Sunday evening. Me and my boy pal wandered sleepy and hungover, into the Tyne Theatre Opera house (which can only be described as a cross between a working men’s club and a gilded palace, fucking unreal) grab pints of morretti and settle down to people watch.
I’d been following Hollie McNish’s work for about a year now, thanks to some trusty youtube recommendations after watching Kate Tempest, and have been quietly exploding with excitement for some months since I found out she’d be performing in Newcastle promoting her latest book ‘Plum’. The way I tried to encourage boy pal was that “its poetry – but its dead good”. And it was.
Her poems, I would like to think, are for an everywoman.
Hollie McNish is an absolute, unexpected force. She came onto the stage unassuming, maybe a little shy, with a pint of water and a large glass of pink wine, in jeans and a jumper, and just starts chatting to us like we’re her mate. She is warm, and kind, and makes you feel included. And she’s funny. Really, fucking funny.

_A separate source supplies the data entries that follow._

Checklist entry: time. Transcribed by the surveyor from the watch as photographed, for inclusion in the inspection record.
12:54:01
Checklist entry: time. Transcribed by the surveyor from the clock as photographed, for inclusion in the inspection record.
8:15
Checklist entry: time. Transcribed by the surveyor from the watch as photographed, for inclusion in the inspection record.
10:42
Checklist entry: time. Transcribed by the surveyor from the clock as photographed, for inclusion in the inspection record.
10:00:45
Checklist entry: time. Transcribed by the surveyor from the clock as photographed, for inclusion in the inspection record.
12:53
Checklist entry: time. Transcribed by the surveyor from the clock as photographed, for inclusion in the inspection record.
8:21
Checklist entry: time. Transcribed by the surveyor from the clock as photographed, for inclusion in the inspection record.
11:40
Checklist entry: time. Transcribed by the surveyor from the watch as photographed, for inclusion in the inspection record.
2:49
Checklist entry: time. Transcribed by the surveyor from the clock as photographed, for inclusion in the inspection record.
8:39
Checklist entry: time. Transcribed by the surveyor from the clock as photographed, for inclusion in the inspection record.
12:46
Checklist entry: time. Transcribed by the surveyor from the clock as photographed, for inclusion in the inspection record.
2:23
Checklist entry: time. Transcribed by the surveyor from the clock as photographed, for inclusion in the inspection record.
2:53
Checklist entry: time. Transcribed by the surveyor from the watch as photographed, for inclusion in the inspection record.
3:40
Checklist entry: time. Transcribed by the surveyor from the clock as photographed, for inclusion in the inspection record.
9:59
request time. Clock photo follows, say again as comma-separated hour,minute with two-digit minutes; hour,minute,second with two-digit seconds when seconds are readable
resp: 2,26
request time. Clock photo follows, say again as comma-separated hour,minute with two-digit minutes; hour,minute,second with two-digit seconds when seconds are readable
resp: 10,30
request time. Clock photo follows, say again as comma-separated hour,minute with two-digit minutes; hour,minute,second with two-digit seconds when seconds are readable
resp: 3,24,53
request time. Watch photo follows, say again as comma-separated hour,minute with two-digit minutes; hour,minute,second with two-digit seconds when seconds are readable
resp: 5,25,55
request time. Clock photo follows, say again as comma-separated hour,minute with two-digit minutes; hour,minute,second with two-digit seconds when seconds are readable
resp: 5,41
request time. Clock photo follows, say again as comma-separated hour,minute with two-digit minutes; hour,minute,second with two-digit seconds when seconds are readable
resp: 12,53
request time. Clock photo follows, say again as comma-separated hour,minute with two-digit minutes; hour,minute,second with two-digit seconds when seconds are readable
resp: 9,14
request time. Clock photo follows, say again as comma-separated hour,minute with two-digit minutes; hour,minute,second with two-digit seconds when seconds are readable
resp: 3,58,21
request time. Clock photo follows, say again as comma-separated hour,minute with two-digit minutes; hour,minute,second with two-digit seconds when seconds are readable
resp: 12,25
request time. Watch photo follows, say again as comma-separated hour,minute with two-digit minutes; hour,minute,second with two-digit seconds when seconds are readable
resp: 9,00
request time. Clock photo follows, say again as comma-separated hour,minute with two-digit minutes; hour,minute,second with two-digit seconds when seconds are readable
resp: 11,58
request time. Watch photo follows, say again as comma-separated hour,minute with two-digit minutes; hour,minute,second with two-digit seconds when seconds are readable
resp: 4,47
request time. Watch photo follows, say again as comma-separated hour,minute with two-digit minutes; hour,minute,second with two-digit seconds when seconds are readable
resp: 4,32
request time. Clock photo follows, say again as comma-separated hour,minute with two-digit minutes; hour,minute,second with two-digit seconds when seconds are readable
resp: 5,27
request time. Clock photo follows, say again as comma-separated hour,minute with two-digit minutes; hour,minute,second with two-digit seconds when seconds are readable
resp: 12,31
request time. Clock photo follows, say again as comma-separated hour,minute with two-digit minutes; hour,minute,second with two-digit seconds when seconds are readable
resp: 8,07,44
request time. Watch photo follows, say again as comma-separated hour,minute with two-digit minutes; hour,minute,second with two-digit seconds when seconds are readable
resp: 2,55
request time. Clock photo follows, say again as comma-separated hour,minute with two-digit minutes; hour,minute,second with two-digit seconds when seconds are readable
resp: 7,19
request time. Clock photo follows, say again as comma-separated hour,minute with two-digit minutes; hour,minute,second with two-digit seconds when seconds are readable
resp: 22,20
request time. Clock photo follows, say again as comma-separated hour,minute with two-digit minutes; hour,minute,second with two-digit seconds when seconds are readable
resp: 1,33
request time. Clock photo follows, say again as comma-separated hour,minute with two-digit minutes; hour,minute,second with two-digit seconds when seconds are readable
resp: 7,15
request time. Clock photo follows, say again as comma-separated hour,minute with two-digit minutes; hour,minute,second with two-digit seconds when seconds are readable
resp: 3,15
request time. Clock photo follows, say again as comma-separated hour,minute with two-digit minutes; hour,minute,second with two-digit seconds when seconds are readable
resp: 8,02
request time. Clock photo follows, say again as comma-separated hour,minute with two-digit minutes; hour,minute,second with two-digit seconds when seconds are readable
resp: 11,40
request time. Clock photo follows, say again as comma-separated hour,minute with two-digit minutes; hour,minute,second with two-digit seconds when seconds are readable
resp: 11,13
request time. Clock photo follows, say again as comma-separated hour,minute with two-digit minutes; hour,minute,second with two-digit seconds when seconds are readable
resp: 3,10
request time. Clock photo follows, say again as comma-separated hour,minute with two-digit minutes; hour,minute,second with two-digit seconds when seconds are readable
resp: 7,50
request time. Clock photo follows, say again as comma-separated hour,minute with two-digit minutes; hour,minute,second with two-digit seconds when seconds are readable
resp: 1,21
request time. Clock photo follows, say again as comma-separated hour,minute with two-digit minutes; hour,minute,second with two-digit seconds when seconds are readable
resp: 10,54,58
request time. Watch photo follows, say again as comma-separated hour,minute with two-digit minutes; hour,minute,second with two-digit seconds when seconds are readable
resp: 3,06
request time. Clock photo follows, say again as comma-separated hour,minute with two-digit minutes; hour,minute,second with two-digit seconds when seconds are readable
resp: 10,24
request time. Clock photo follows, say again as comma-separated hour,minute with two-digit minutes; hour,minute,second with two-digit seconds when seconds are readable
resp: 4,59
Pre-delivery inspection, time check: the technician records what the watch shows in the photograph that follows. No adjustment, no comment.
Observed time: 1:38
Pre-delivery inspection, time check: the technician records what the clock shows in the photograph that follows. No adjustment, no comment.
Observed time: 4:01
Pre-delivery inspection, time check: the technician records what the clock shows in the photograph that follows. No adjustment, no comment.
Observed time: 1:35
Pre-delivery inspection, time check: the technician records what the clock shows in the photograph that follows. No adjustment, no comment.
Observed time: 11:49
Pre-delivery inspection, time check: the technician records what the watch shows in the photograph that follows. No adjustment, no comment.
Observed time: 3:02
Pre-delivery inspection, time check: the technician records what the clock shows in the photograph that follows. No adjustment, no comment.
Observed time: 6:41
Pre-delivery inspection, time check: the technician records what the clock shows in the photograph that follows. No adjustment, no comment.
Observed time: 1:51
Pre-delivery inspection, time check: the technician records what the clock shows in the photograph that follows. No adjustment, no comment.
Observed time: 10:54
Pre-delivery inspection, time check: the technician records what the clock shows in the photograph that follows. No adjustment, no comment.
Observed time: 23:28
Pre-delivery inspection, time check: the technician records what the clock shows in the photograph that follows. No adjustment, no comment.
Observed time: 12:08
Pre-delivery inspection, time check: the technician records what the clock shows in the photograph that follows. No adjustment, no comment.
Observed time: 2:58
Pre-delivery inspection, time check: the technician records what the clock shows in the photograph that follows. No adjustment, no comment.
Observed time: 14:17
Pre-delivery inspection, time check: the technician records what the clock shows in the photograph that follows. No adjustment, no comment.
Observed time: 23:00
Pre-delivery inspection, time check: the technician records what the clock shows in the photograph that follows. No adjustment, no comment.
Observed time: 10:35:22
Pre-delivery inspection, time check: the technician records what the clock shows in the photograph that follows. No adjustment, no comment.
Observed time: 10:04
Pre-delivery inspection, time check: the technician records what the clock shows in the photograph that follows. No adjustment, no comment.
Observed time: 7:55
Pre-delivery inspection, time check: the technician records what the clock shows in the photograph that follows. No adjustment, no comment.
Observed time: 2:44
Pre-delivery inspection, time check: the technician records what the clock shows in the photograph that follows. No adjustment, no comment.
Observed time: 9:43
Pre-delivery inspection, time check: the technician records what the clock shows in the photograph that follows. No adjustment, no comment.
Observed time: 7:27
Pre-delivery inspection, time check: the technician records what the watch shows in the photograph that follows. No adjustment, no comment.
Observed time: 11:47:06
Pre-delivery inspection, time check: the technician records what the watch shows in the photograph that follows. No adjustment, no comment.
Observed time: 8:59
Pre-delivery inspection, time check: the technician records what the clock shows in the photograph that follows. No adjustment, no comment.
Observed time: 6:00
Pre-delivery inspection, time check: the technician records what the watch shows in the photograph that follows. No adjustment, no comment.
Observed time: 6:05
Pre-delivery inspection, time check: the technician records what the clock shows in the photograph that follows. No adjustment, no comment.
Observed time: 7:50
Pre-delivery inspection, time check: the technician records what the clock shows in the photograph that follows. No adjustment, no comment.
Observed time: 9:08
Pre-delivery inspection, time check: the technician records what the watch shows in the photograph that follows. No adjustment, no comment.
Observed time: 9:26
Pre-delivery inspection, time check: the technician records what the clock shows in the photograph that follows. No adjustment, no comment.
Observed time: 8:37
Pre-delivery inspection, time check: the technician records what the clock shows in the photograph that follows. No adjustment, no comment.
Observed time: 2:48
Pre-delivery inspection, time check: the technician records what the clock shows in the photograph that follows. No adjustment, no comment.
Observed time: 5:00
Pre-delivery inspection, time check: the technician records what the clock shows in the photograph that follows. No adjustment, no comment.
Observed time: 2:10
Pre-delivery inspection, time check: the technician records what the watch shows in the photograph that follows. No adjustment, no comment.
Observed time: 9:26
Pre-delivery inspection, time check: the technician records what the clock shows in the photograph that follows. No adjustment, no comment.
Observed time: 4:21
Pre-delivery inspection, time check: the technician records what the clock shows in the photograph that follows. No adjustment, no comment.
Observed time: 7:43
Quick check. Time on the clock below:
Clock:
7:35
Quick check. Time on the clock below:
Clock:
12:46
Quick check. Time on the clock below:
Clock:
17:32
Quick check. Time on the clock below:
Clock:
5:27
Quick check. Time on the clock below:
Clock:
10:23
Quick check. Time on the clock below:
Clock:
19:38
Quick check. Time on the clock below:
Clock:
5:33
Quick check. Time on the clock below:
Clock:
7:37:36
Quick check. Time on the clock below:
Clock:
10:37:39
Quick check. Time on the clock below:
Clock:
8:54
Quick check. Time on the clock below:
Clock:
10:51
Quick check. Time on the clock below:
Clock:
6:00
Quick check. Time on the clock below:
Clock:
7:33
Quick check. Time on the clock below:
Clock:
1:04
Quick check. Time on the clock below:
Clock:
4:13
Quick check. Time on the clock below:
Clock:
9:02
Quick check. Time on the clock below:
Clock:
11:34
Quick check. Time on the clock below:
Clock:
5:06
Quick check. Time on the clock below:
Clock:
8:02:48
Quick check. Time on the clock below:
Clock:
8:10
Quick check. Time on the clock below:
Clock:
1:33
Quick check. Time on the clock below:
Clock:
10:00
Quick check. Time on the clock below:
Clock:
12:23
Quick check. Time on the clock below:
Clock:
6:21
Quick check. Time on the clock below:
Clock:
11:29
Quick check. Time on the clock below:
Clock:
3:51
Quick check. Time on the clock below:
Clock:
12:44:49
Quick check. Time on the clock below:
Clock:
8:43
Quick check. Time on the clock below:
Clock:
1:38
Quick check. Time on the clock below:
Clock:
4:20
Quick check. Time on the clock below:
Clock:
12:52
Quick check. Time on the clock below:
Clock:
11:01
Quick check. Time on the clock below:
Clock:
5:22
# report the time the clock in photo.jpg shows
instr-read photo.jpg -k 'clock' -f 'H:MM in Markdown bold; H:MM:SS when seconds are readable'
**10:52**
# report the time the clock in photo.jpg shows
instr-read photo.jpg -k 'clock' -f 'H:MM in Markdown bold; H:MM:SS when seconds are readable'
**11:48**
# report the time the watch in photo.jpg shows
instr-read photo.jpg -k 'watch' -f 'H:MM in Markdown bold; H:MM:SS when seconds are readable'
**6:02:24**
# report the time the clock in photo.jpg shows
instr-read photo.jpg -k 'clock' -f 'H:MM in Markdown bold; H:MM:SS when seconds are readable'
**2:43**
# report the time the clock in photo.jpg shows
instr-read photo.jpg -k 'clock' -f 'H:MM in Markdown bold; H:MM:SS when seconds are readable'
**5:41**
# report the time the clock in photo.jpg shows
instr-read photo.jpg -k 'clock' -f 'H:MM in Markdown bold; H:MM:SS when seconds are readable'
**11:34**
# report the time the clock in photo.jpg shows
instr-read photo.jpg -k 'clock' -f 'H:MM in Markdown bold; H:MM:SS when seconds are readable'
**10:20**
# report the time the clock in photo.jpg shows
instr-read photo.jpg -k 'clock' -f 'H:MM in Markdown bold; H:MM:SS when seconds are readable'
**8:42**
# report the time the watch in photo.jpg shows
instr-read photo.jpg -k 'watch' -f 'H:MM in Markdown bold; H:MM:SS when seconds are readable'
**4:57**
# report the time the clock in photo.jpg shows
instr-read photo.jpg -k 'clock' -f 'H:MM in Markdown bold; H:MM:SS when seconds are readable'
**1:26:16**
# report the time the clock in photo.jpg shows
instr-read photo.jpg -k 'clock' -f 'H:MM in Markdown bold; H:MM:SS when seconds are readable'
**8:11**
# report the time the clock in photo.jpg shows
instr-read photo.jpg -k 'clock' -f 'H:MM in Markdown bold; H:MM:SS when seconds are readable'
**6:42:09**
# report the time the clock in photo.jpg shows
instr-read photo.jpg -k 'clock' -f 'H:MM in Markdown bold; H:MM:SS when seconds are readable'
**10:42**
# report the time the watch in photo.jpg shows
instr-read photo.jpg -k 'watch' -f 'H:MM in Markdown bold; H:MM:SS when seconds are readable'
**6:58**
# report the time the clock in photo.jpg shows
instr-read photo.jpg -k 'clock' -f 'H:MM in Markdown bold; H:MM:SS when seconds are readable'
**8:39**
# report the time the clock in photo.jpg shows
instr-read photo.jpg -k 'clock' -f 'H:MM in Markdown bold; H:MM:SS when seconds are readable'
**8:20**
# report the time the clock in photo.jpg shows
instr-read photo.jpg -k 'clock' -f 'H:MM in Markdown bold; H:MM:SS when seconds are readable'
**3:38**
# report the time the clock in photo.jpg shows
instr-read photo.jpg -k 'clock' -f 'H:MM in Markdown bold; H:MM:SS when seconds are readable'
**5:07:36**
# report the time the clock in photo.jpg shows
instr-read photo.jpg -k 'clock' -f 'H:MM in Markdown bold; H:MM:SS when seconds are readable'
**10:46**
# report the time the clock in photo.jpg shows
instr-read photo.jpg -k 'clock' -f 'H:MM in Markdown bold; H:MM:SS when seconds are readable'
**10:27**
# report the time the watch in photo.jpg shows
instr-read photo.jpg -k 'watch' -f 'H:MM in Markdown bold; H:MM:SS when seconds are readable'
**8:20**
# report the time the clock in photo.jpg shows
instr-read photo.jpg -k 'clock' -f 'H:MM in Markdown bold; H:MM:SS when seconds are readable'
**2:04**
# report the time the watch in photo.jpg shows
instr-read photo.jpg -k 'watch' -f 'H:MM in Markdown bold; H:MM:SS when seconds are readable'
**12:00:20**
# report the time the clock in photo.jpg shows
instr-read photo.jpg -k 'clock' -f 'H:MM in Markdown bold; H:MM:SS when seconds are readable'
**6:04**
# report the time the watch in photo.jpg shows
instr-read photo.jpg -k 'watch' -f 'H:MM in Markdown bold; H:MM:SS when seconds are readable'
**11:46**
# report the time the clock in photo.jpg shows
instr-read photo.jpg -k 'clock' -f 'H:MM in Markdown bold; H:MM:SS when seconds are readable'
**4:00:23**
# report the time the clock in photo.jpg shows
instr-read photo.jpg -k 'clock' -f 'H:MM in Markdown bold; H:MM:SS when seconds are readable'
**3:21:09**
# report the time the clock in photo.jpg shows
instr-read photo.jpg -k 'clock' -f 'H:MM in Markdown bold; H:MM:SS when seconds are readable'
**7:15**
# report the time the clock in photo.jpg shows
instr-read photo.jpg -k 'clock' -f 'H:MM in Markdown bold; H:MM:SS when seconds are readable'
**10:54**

Her poems, I would like to think, are for an everywoman. You feel so included, talking to you like you’re a friend with intimate subjects of puberty, first time hand jobs, bored blow jobs, what to call your vulva, growing older and not just calling on your pals anymore. Of getting married. Of getting divorced. Of motherhood, politics and David Cameron’s penis. Hollie McNish is funny, and fresh. Her work is brilliant and sad and hilarious all at once.
My boyfriend, when we were leaving said that it was brilliant, that she was brilliant. And then later, that it was possible for him, as a male member of the audience to feel like an interloper. Like he’d snuck into a private meeting, and that some of the anecdotes and jokes weren’t for him. And that is ok.